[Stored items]
((

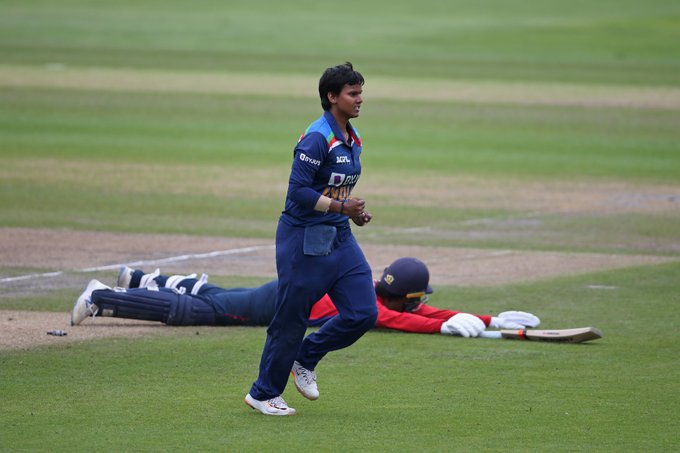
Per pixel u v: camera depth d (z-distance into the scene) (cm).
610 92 13875
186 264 4884
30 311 3947
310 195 2575
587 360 3319
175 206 6500
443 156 8912
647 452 2439
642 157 8950
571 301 4206
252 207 6519
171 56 17725
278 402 2720
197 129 10175
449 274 4734
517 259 5100
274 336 2683
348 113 2623
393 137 9969
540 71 16662
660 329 3744
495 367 3231
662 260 5094
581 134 10262
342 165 2641
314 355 2744
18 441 2475
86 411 2731
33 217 6044
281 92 13125
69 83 13575
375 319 2700
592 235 5781
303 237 2634
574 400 2872
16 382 3005
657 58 19375
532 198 7031
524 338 3588
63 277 4559
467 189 7362
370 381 3069
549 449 2456
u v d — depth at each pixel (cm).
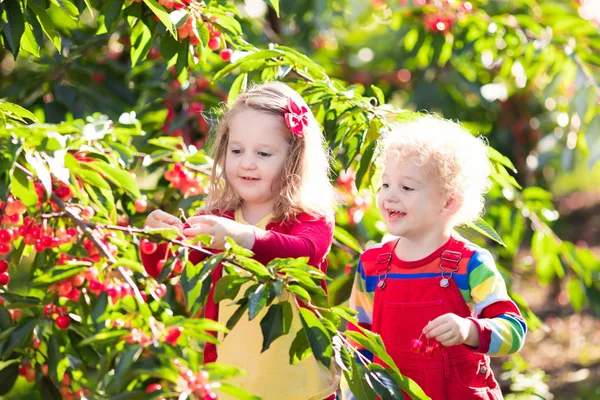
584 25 564
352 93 392
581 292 568
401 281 317
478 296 307
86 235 261
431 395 308
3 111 309
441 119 372
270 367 306
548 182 856
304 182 320
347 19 898
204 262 264
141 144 501
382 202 319
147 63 529
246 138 315
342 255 479
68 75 539
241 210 327
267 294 254
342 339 278
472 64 696
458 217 321
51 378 276
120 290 253
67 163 271
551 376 789
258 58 385
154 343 238
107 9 362
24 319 278
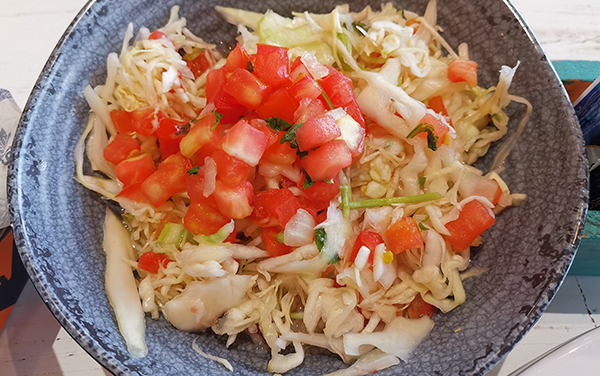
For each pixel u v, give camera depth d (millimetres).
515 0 219
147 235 163
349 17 183
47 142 153
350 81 168
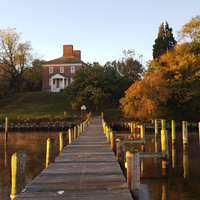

))

TASK OBJECTIVE: If a line in the entries above has the word "pixel", copy it.

RESULT:
Per pixel u v: camera depth d (z-distance into the scene) (cm).
u v d — depth at each pixel (cm).
For each pixel u v, give camera depth d (millimetres).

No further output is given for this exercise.